WHAT YOU NEED TO DO: Could you render every line in the rows below as a JSON list of strings, one string per line, with blank lines left out?

DATASET CONTENT:
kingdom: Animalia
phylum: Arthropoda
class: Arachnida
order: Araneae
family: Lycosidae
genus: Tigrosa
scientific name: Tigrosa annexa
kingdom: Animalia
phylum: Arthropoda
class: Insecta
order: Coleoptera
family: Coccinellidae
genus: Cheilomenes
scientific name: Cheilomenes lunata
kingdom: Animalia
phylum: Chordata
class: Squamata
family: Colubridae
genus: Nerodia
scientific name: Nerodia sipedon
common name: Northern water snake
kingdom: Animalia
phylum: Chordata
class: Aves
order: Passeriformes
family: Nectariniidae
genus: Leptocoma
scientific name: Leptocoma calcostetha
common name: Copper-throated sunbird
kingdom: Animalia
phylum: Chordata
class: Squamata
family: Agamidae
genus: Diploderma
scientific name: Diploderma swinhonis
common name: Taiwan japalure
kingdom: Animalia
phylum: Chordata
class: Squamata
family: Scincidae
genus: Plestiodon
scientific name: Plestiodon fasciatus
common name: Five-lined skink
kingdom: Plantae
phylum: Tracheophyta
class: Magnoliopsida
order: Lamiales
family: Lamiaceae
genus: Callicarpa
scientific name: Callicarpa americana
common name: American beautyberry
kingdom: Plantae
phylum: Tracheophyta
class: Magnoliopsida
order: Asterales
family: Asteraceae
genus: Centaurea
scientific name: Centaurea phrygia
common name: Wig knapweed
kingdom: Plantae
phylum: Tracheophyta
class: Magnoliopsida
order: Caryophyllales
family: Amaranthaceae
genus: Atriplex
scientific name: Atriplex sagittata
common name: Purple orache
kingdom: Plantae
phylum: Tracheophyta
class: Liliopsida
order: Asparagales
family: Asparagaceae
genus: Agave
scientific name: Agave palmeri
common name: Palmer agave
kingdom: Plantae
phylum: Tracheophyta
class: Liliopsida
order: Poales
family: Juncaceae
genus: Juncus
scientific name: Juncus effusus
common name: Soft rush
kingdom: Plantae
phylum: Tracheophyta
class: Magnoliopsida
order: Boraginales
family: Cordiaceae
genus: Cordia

ANSWER IN FULL:
[
  "kingdom: Animalia",
  "phylum: Arthropoda",
  "class: Arachnida",
  "order: Araneae",
  "family: Lycosidae",
  "genus: Tigrosa",
  "scientific name: Tigrosa annexa",
  "kingdom: Animalia",
  "phylum: Arthropoda",
  "class: Insecta",
  "order: Coleoptera",
  "family: Coccinellidae",
  "genus: Cheilomenes",
  "scientific name: Cheilomenes lunata",
  "kingdom: Animalia",
  "phylum: Chordata",
  "class: Squamata",
  "family: Colubridae",
  "genus: Nerodia",
  "scientific name: Nerodia sipedon",
  "common name: Northern water snake",
  "kingdom: Animalia",
  "phylum: Chordata",
  "class: Aves",
  "order: Passeriformes",
  "family: Nectariniidae",
  "genus: Leptocoma",
  "scientific name: Leptocoma calcostetha",
  "common name: Copper-throated sunbird",
  "kingdom: Animalia",
  "phylum: Chordata",
  "class: Squamata",
  "family: Agamidae",
  "genus: Diploderma",
  "scientific name: Diploderma swinhonis",
  "common name: Taiwan japalure",
  "kingdom: Animalia",
  "phylum: Chordata",
  "class: Squamata",
  "family: Scincidae",
  "genus: Plestiodon",
  "scientific name: Plestiodon fasciatus",
  "common name: Five-lined skink",
  "kingdom: Plantae",
  "phylum: Tracheophyta",
  "class: Magnoliopsida",
  "order: Lamiales",
  "family: Lamiaceae",
  "genus: Callicarpa",
  "scientific name: Callicarpa americana",
  "common name: American beautyberry",
  "kingdom: Plantae",
  "phylum: Tracheophyta",
  "class: Magnoliopsida",
  "order: Asterales",
  "family: Asteraceae",
  "genus: Centaurea",
  "scientific name: Centaurea phrygia",
  "common name: Wig knapweed",
  "kingdom: Plantae",
  "phylum: Tracheophyta",
  "class: Magnoliopsida",
  "order: Caryophyllales",
  "family: Amaranthaceae",
  "genus: Atriplex",
  "scientific name: Atriplex sagittata",
  "common name: Purple orache",
  "kingdom: Plantae",
  "phylum: Tracheophyta",
  "class: Liliopsida",
  "order: Asparagales",
  "family: Asparagaceae",
  "genus: Agave",
  "scientific name: Agave palmeri",
  "common name: Palmer agave",
  "kingdom: Plantae",
  "phylum: Tracheophyta",
  "class: Liliopsida",
  "order: Poales",
  "family: Juncaceae",
  "genus: Juncus",
  "scientific name: Juncus effusus",
  "common name: Soft rush",
  "kingdom: Plantae",
  "phylum: Tracheophyta",
  "class: Magnoliopsida",
  "order: Boraginales",
  "family: Cordiaceae",
  "genus: Cordia"
]